--- 提供テキスト ---
GMM導入

混合ガウス分布(Gaussian Mixture Model, GMM)は文字通り複数のガウス分布で構成されているモデルです。 具体的には以下のような2次元のデータを考えてみれば良いです。

f:id:endosan:20190702203216p:plain

これを3つのガウス分布からできると考えてモデル化すればGMMです。

f:id:endosan:20190702203122p:plain

このモデルの目標はデータがGMMからできているとして、それがどのクラスター(隠れ変数)からできているか推定することです。 EMアルゴリズムを利用して推定します。この記事ではGMMの導入をします。EMについては GMMとEMアルゴリズム - 情報関連の備忘録 で。 変分ベイズについては GMMと変分ベイズ - 情報関連の備忘録

About Gaussian mixture model

Let's consider about the likelihood of gaussian mixture model  p ({\bf x} ; {\bf \theta} ) and next we cover an optimization of the parameters. Here,  {\bf x} is an observation variable.

Assumption

In GMM, we assume the following distributions.

We introduce a discrete latent variable  {\bf z} (which is corresponding to a cluster number). This variable satisfies  z_k \in \{ 0, 1\} and  \sum_k z_k = 1. The probability of a latent variable  {\bf z} is given by \begin{eqnarray} p({\bf z}) &=& \prod_{k} p(z_k)\nonumber\\ &=&\prod_{k} \pi_k^{z_{k}} \end{eqnarray} where the mixing coefficients  \pi_k satisfy  0 \leq \pi_{k} \leq 1 and  \sum_{k} \pi_{k} = 1.

--- 内容を探る ---
1. 混合ガウス分布の解説では、データがどのクラスターからできているかを推定するのに何のアルゴリズムを使うとしているか。
2. 混合ガウス分布の解説を、最後の文の後から書き継いでください。

--- エントリー一覧 ---
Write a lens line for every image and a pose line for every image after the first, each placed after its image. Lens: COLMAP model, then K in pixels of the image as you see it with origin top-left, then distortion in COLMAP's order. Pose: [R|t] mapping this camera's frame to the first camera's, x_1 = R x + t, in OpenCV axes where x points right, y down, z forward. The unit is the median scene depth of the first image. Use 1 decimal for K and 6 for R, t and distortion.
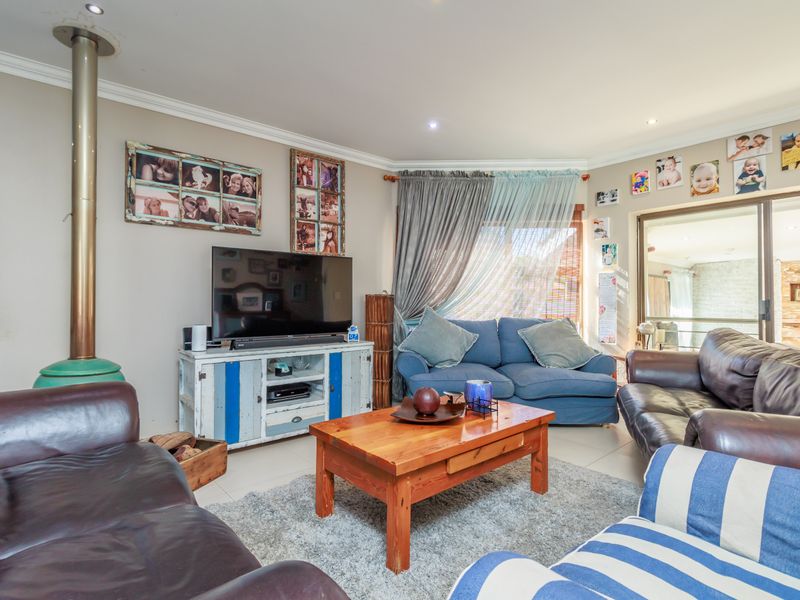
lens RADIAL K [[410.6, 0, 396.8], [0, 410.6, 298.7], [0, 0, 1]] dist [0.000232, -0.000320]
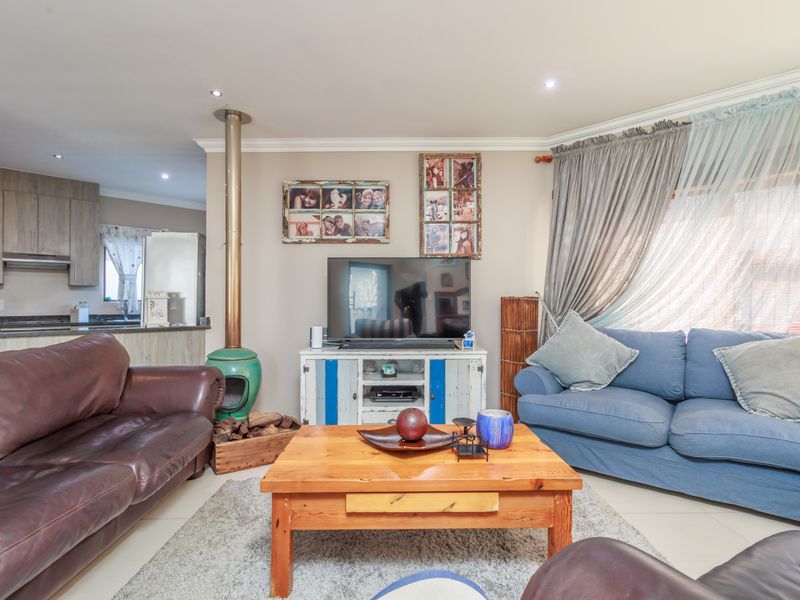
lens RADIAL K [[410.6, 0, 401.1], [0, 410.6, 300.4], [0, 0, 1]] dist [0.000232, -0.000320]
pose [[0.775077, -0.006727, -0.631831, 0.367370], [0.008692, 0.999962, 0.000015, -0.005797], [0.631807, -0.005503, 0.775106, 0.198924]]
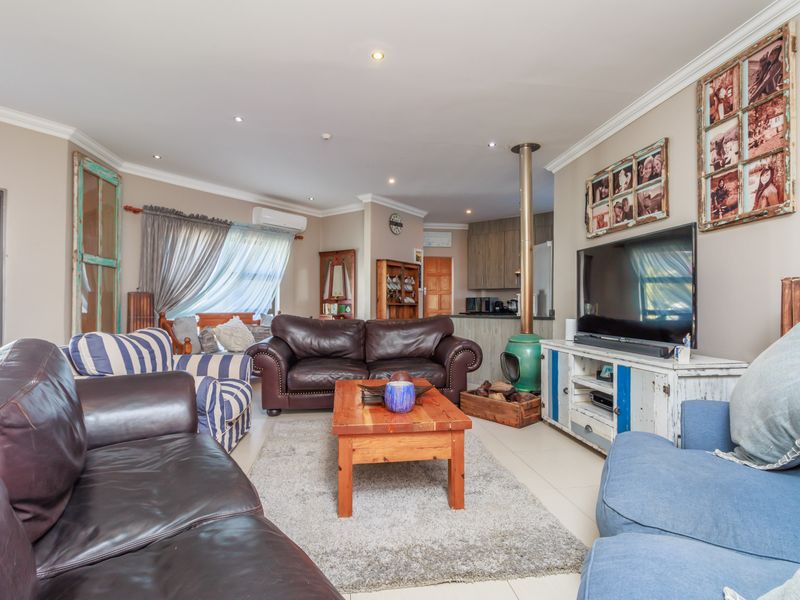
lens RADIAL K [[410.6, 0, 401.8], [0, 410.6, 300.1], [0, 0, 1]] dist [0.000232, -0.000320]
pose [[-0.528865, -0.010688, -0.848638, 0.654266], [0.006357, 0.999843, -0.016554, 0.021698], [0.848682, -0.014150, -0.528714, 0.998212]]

---

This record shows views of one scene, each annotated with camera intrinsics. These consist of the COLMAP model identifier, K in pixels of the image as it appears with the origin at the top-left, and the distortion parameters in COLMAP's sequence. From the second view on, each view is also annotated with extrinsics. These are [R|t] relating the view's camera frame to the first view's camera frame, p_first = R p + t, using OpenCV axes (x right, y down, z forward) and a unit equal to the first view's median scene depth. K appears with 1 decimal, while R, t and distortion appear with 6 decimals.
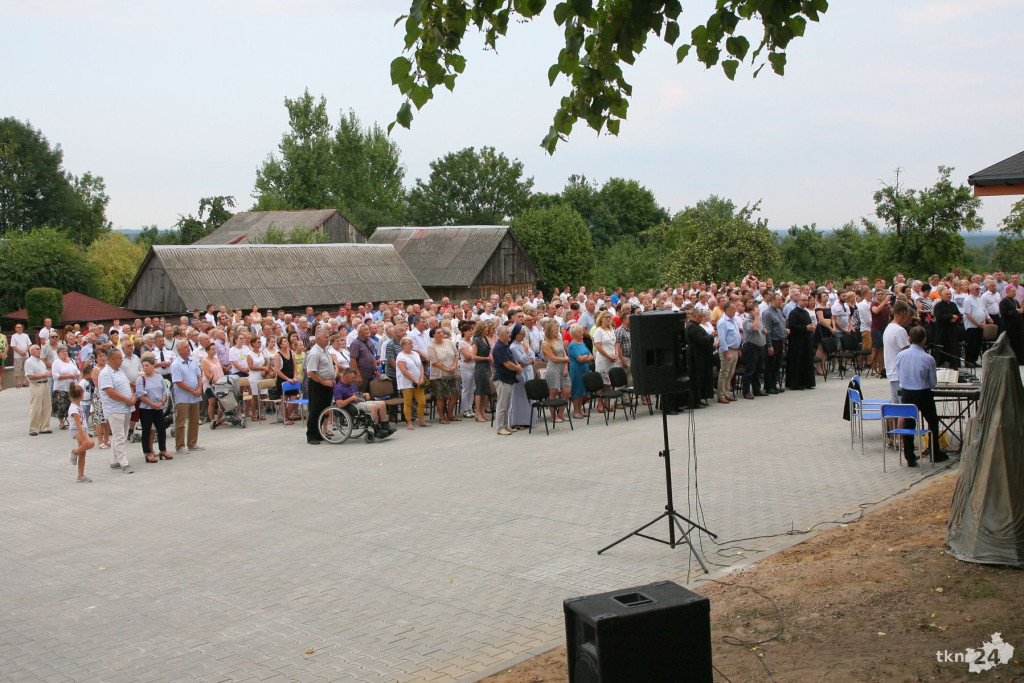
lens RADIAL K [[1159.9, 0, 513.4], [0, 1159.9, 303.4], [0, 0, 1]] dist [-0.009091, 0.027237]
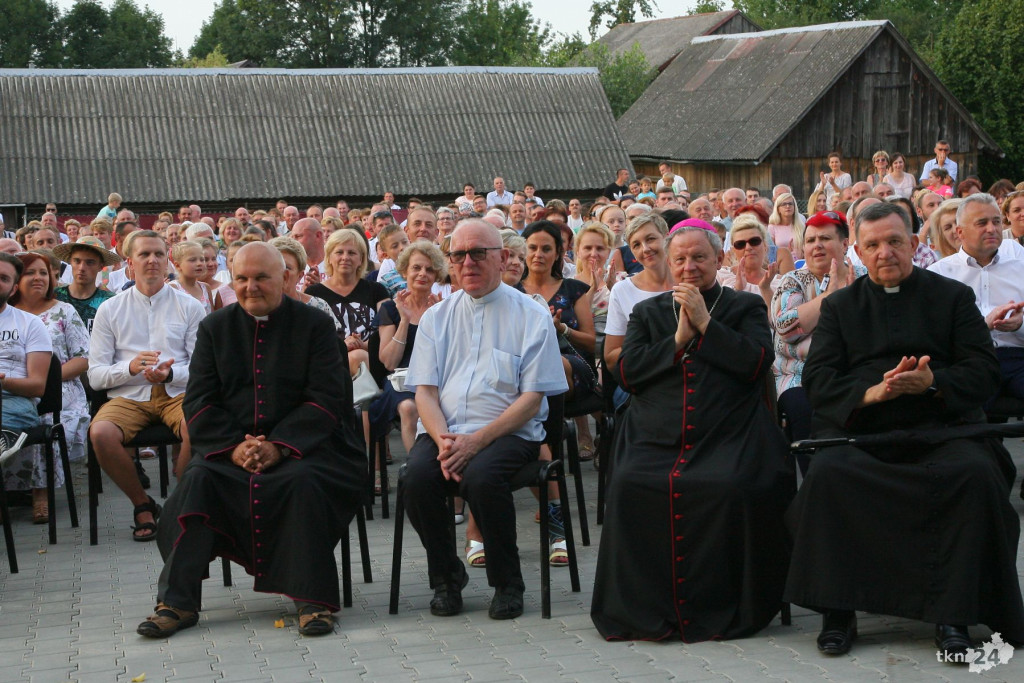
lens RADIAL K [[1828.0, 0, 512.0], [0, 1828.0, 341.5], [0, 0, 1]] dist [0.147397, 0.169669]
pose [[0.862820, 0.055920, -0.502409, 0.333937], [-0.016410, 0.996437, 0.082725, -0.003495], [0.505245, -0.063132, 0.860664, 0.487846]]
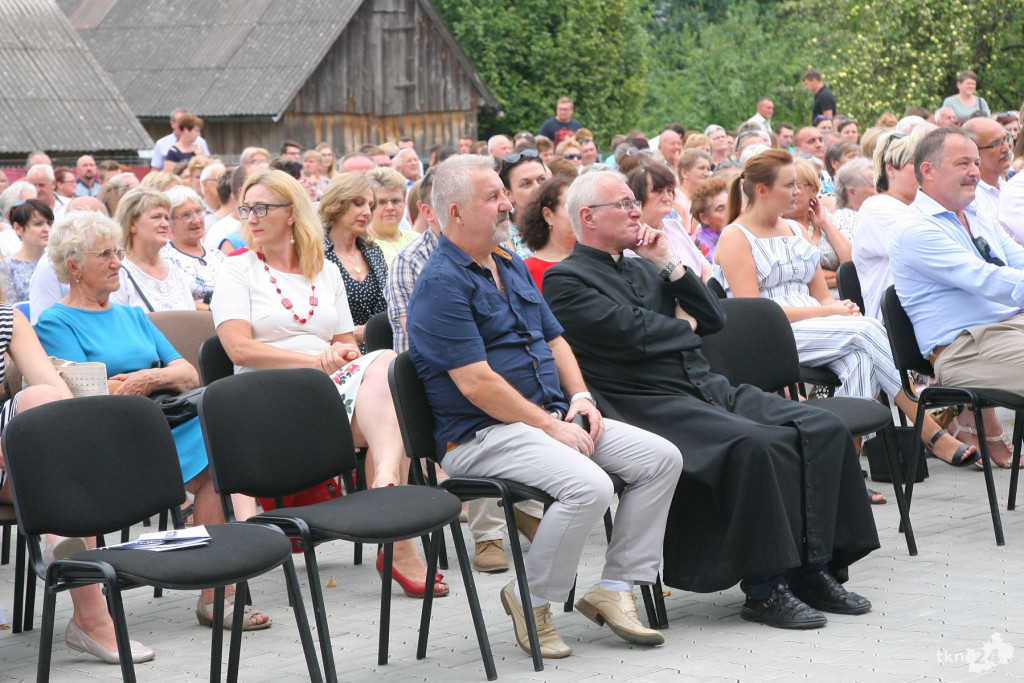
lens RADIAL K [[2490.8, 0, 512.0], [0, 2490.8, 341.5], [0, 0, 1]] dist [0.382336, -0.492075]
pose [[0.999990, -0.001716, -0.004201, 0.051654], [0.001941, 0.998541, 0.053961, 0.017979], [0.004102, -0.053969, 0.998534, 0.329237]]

--- 各課題の解答 ---
1. EMアルゴリズムを利用して推定する。

2.
Then we assume that the distribution of  {\bf x} in cluster k is a gaussian such as \begin{eqnarray} p({\bf x}| z_k = 1) = {\it N}({\bf x} | {\bf \mu_{k}}, {\bf \Lambda}_{k}^{-1}) \end{eqnarray} where  {\bf \mu}_k is the mean vector for cluster k and  {\bf \Lambda}_k is the precision matrix for cluster k.

Therefore, we introduce  \theta which is all parameters, that is  \theta = ({\bf \pi}, {\bf \mu}, {\bf \Lambda}). The likelihood of gaussian mixture model is given by \begin{eqnarray} p ({\bf x} ; {\bf \theta}) &=& \sum_{\bf z} p({\bf z}) p({\bf x}|{\bf z})\\ &=&\sum_{k} \pi_{k} {\it N}({\bf x} | {\bf \mu_{k}}, {\bf \Lambda}_{k}^{-1}) \end{eqnarray} And, the joint probability of  {\bf x}, {\bf z} given  {\bf \theta} is given by \begin{eqnarray} p({\bf x}, {\bf z} | {\bf \theta}) &=& \prod_{k} p(z_k | {\bf \pi}) p({\bf x}|{\bf z} ; {\bf \mu}, {\bf \Lambda})\\ &=& \prod_{k} \pi_k^{z_{k}} {\it N}({\bf x}|{\bf \mu}_k, {\bf \Lambda}_k^{-1} )^{z_{k}} \end{eqnarray}

Introduce responsibility

We introduce a convenient variable responsibility.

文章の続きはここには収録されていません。